A simple entry like:
“2026-02”
“2026-01” is often enough for small companies.
Step 7 — Wired vs Wi-Fi (this matters for office devices)
This seems minor, but it’s not. A Wi-Fi printer or scanner:
is more likely to be misconfigured
is more likely to be on the wrong network
is more likely to be accessible to guests
If a printer/scanner is Wi-Fi enabled, it should be reviewed for:
password changes
guest network separation
admin access restrictions
Step 8 — Record the operating system
This matters because:
Windows devices need patching + antivirus
macOS devices need patching + encryption
iOS/Android devices need screen locks + remote wipe
If you don’t know, do not guess — record “Unknown” and treat it as a finding.
BYOD (Bring Your Own Device): The Practical Mortgage Risk
BYOD is common in small mortgage companies, and it’s not automatically prohibited.

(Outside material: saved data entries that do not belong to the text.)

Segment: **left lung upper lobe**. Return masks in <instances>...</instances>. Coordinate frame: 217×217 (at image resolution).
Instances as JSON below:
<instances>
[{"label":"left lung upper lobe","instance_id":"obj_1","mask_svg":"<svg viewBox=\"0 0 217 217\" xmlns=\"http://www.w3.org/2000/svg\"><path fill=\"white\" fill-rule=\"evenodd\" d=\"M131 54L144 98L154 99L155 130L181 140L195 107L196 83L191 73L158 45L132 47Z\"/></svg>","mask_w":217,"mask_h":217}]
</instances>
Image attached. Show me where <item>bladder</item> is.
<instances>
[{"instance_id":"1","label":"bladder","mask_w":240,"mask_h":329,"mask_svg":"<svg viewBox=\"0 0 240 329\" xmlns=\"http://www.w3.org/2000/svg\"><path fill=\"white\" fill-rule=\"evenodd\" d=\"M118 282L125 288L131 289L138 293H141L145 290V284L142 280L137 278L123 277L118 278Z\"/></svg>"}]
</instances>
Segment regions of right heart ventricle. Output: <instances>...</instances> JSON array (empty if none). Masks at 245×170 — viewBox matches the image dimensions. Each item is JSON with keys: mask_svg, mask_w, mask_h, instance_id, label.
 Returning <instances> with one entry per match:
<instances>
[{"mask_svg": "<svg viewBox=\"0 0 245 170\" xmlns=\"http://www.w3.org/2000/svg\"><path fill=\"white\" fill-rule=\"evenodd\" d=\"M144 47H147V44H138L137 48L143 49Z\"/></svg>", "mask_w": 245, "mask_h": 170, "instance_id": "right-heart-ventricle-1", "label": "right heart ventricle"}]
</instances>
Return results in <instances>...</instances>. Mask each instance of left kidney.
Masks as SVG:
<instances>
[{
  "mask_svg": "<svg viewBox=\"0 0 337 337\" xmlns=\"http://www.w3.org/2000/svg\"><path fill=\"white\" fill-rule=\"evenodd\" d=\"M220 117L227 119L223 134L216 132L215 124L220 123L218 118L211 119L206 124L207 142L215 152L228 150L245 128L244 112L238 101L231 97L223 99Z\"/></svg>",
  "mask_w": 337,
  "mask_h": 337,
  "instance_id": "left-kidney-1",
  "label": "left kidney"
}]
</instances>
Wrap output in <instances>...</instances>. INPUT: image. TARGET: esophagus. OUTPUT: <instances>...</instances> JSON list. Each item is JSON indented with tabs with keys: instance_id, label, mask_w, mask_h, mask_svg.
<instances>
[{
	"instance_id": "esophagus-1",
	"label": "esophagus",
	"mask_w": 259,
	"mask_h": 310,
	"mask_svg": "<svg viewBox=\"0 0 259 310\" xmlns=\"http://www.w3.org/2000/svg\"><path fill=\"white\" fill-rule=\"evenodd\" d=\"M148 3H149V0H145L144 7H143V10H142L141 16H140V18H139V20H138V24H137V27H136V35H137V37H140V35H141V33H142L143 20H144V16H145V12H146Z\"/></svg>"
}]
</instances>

But BYOD creates three common failures:
1) No remote wipe capability
If the phone is personal and not enrolled in management, the company cannot wipe it.
2) No separation between personal and business use
NPI ends up mixed with:
personal photos
personal cloud backups
personal texting
3) No way to enforce updates or screen lock
The company cannot prove the device is secure.
Minimum defensible BYOD controls:
screen lock required
remote wipe enabled (via device enrollment or platform controls)
Email MFA required
No saving customer documents to the device
Are Cell Phones Really a Big Risk?
Yes — and most small companies underestimate this. In the mortgage industry, phones are used for:
scanning documents
texting borrowers
accessing email
accessing document storage
A phone is a portable loan file cabinet. If you inventory nothing else, inventory phones.
The Quiet Devices That Cause Big Problems
These are the “surprise findings” most companies discover:
Printers / scanners
Especially if they:
store scans
have email-to-scan enabled
have default passwords
are accessible from Wi-Fi
Old laptops were kept “just in case.”
These are often:
unpatched
shared
not encrypted
Shared office computers
Shared logins + shared computers = exam findings.
Output
Completing this process gives you a completed FORM 2-90-25 IT Security Physical Inventory spreadsheet, updated at least annually and whenever:
a device is purchased
a device is replaced
a device is reassigned
an employee is terminated
remote work is added
This inventory is not meant to be perfect. It is meant to be complete enough to act on.
Bottom Line
Small mortgage companies don’t need enterprise IT. They need a reliable answer to:
What devices access NPI?
Who uses them?
Are they secured?
Can we disable access quickly?
FORM 2-90-25 is how you prove that you know the answer.